Cardinal and Gold: The Oral History of USC Trojans Football by Steve Delsohn

The history of USC football is ripe with glory, fanaticism, defeat.  ESPN Outside the Lines reporter Steve Delsohn carries forth the gauntlet of Trojan oral history in his new book, Cardinal and Gold: The Oral History of USC Trojans Football.  What remains unique about Delsohn’s diving into USC history is that he did hundreds of interviews from players and coaches as far back as 1972-1973 to now.  These interviews show up in the book like clerics would show up at a roundtable meeting, each pointing out their various perspective and vying for their voice to be heard most vociferously. 

One of the best parts of the book was Delsohn’s focus on the 1978 season, in which USC traveled to Alabama to take on Bear Bryant’s Crimson Tide.  Just a season prior, the Tide rolled into the Coliseum and took down the #1 Trojans.  1978 was a new year and coach John Robinson had his boys fired up for a fight down in Alabama.  Coach Robinson spoke about this game saying, “Alabama was ranked number one and they were ten-point favorites, and we really dominated them.  We won 24-14, but it was an ass kicking.  I remember meeting Bear Bryant at the middle of the field after the game.  He was about 6-4, a big man, and he was like a god.  Bear Bryant just drawled, Y’all just beat the living shit out of us,” I said, “Thank you, sir!  Thank you, thank you!” (26)

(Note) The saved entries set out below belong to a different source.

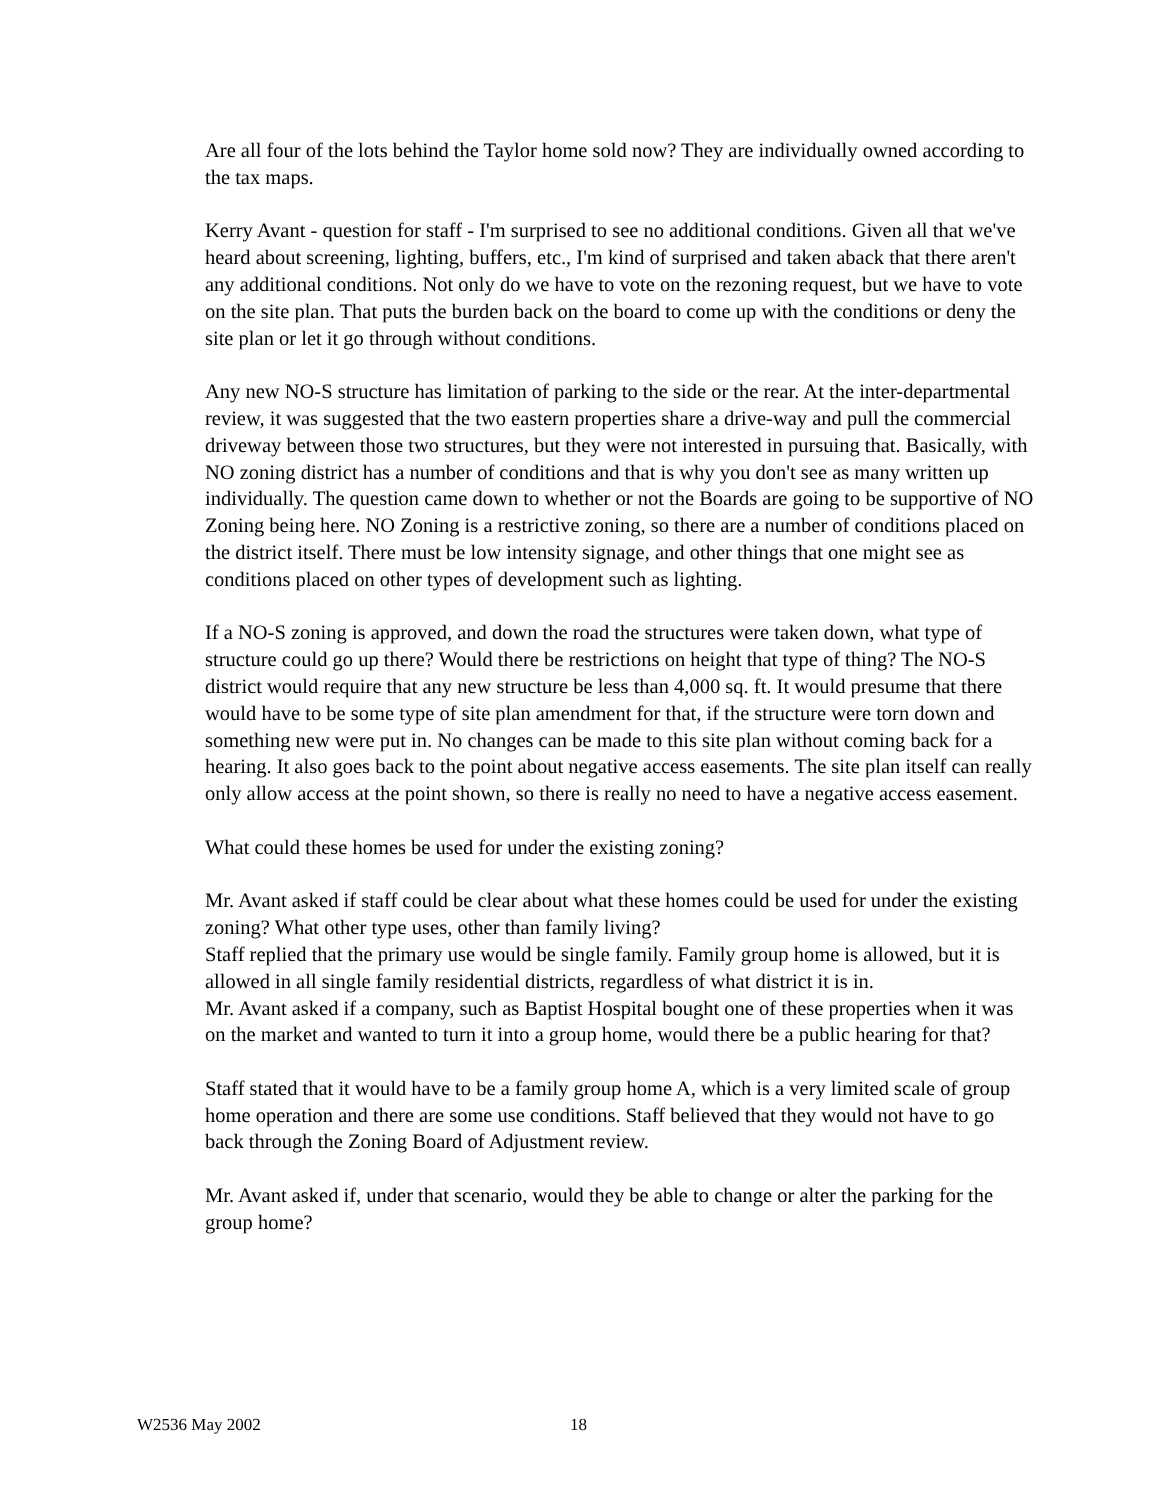Are all four of the lots behind the Taylor home sold now? They are individually owned according to the tax maps.
Kerry Avant - question for staff - I'm surprised to see no additional conditions. Given all that we've heard about screening, lighting, buffers, etc., I'm kind of surprised and taken aback that there aren't any additional conditions. Not only do we have to vote on the rezoning request, but we have to vote on the site plan. That puts the burden back on the board to come up with the conditions or deny the site plan or let it go through without conditions.
Any new NO-S structure has limitation of parking to the side or the rear. At the inter-departmental review, it was suggested that the two eastern properties share a drive-way and pull the commercial driveway between those two structures, but they were not interested in pursuing that. Basically, with NO zoning district has a number of conditions and that is why you don't see as many written up individually. The question came down to whether or not the Boards are going to be supportive of NO Zoning being here. NO Zoning is a restrictive zoning, so there are a number of conditions placed on the district itself. There must be low intensity signage, and other things that one might see as conditions placed on other types of development such as lighting.
If a NO-S zoning is approved, and down the road the structures were taken down, what type of structure could go up there? Would there be restrictions on height that type of thing? The NO-S district would require that any new structure be less than 4,000 sq. ft. It would presume that there would have to be some type of site plan amendment for that, if the structure were torn down and something new were put in. No changes can be made to this site plan without coming back for a hearing. It also goes back to the point about negative access easements. The site plan itself can really only allow access at the point shown, so there is really no need to have a negative access easement.
What could these homes be used for under the existing zoning?
Mr. Avant asked if staff could be clear about what these homes could be used for under the existing zoning? What other type uses, other than family living?
Staff replied that the primary use would be single family. Family group home is allowed, but it is allowed in all single family residential districts, regardless of what district it is in.
Mr. Avant asked if a company, such as Baptist Hospital bought one of these properties when it was on the market and wanted to turn it into a group home, would there be a public hearing for that?
Staff stated that it would have to be a family group home A, which is a very limited scale of group home operation and there are some use conditions. Staff believed that they would not have to go back through the Zoning Board of Adjustment review.
Mr. Avant asked if, under that scenario, would they be able to change or alter the parking for the group home?
W2536 May 2002 18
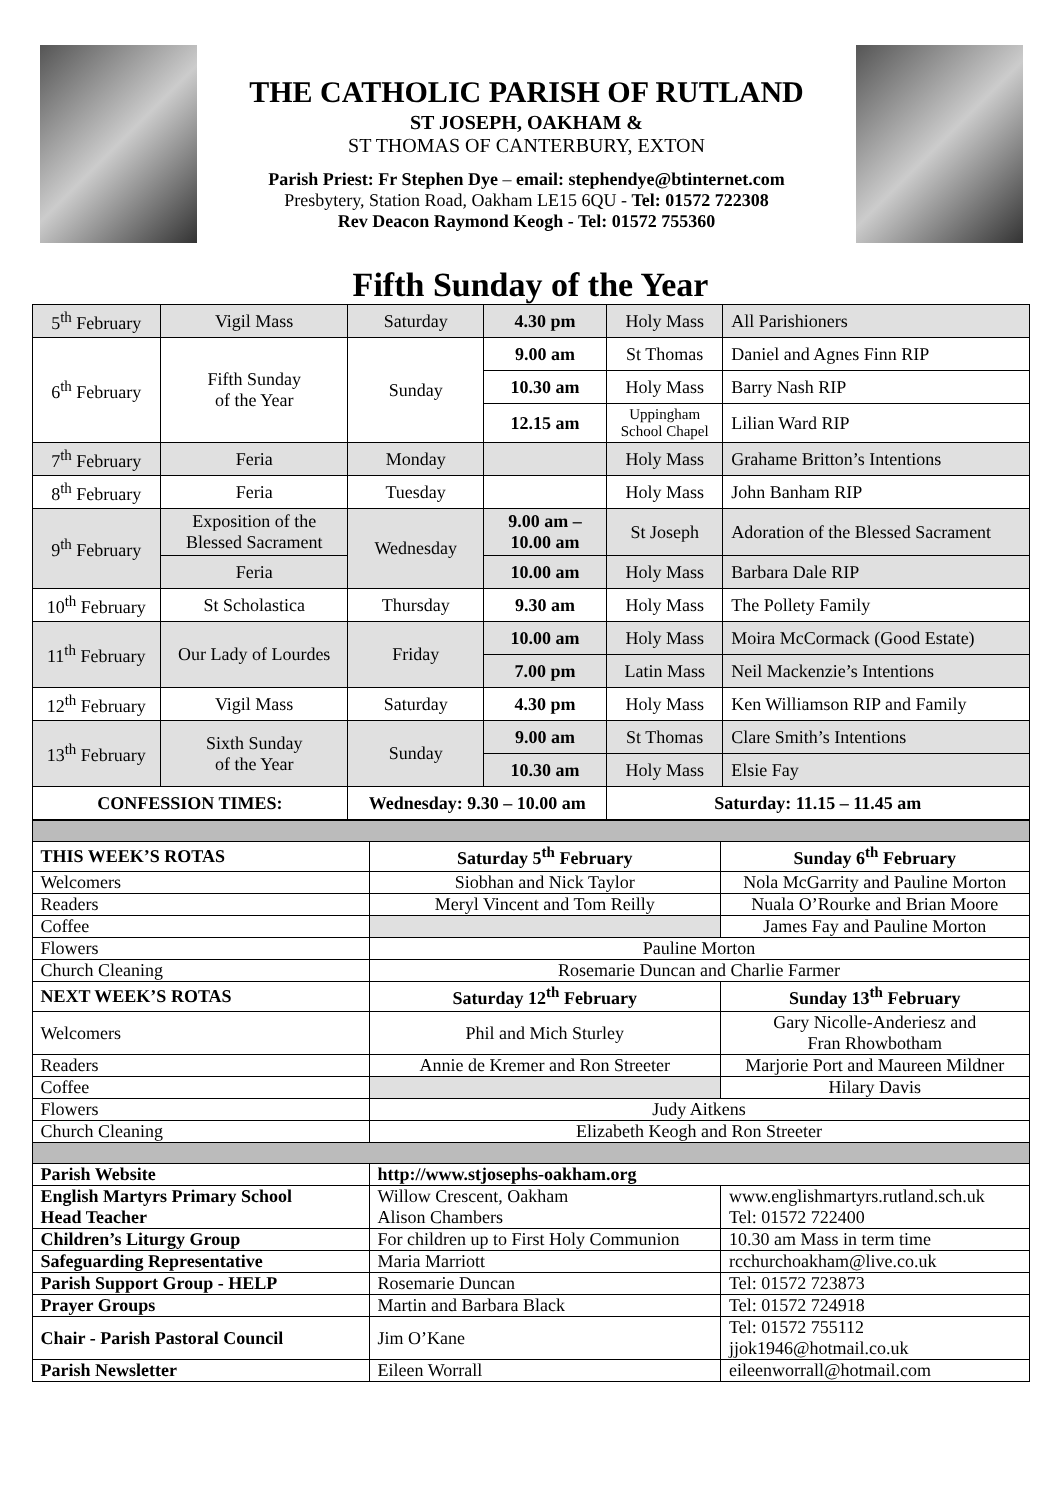THE CATHOLIC PARISH OF RUTLAND
ST JOSEPH, OAKHAM &
ST THOMAS OF CANTERBURY, EXTON
Parish Priest: Fr Stephen Dye – email: stephendye@btinternet.com
Presbytery, Station Road, Oakham LE15 6QU - Tel: 01572 722308
Rev Deacon Raymond Keogh - Tel: 01572 755360
Fifth Sunday of the Year
| 5<sup>th</sup> February | Vigil Mass | Saturday | 4.30 pm | Holy Mass | All Parishioners |
| 6<sup>th</sup> February | Fifth Sunday of the Year | Sunday | 9.00 am | St Thomas | Daniel and Agnes Finn RIP |
| | | | 10.30 am | Holy Mass | Barry Nash RIP |
| | | | 12.15 am | Uppingham School Chapel | Lilian Ward RIP |
| 7<sup>th</sup> February | Feria | Monday | | Holy Mass | Grahame Britton’s Intentions |
| 8<sup>th</sup> February | Feria | Tuesday | | Holy Mass | John Banham RIP |
| 9<sup>th</sup> February | Exposition of the Blessed Sacrament | Wednesday | 9.00 am – 10.00 am | St Joseph | Adoration of the Blessed Sacrament |
| | Feria | | 10.00 am | Holy Mass | Barbara Dale RIP |
| 10<sup>th</sup> February | St Scholastica | Thursday | 9.30 am | Holy Mass | The Pollety Family |
| 11<sup>th</sup> February | Our Lady of Lourdes | Friday | 10.00 am | Holy Mass | Moira McCormack (Good Estate) |
| | | | 7.00 pm | Latin Mass | Neil Mackenzie’s Intentions |
| 12<sup>th</sup> February | Vigil Mass | Saturday | 4.30 pm | Holy Mass | Ken Williamson RIP and Family |
| 13<sup>th</sup> February | Sixth Sunday of the Year | Sunday | 9.00 am | St Thomas | Clare Smith’s Intentions |
| | | | 10.30 am | Holy Mass | Elsie Fay |
| CONFESSION TIMES: | | Wednesday: 9.30 – 10.00 am | | Saturday: 11.15 – 11.45 am | |
| THIS WEEK’S ROTAS | Saturday 5<sup>th</sup> February | Sunday 6<sup>th</sup> February |
| --- | --- | --- |
| Welcomers | Siobhan and Nick Taylor | Nola McGarrity and Pauline Morton |
| Readers | Meryl Vincent and Tom Reilly | Nuala O’Rourke and Brian Moore |
| Coffee | | James Fay and Pauline Morton |
| Flowers | Pauline Morton | |
| Church Cleaning | Rosemarie Duncan and Charlie Farmer | |
| NEXT WEEK’S ROTAS | Saturday 12<sup>th</sup> February | Sunday 13<sup>th</sup> February |
| Welcomers | Phil and Mich Sturley | Gary Nicolle-Anderiesz and Fran Rhowbotham |
| Readers | Annie de Kremer and Ron Streeter | Marjorie Port and Maureen Mildner |
| Coffee | | Hilary Davis |
| Flowers | Judy Aitkens | |
| Church Cleaning | Elizabeth Keogh and Ron Streeter | |
| Parish Website | http://www.stjosephs-oakham.org | |
| English Martyrs Primary School Head Teacher | Willow Crescent, Oakham Alison Chambers | www.englishmartyrs.rutland.sch.uk Tel: 01572 722400 |
| Children’s Liturgy Group | For children up to First Holy Communion | 10.30 am Mass in term time |
| Safeguarding Representative | Maria Marriott | rcchurchoakham@live.co.uk |
| Parish Support Group - HELP | Rosemarie Duncan | Tel: 01572 723873 |
| Prayer Groups | Martin and Barbara Black | Tel: 01572 724918 |
| Chair - Parish Pastoral Council | Jim O’Kane | Tel: 01572 755112 jjok1946@hotmail.co.uk |
| Parish Newsletter | Eileen Worrall | eileenworrall@hotmail.com |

The change of coaches and the player’s response to the changes was a big focus of Delsohn in the book.  After John Robinson was fired, USC brought in Paul Hackett, not quite the player’s coach like Robinson.  Part of the radical departure from Robinson was due to Hackett’s version of the West Coast style offense he had honed in the NFL.  Yet, new styles were emerging in the college game that needed focus on also.  Chris Huston voices his opinion, “That bowl game (1998) really showed that Hackett was out of his depth in the college game.  He was very much focused on implementing the West Coast offense with an incredibly thick playbook and play calling that required a paragraph to call something in the huddle.  At the same time he wasn’t prepared to take on the new styles that were emerging in the college game.  The Sun Bowl revealed that.” (170) 
aking the reader all the way up to 2015, Delsohn carefully weaves the story of USC football for both the die-hard fan and those who just want to know the real story.

Thanks to Blogging for Books for the copy of the book in exchange for an honest review.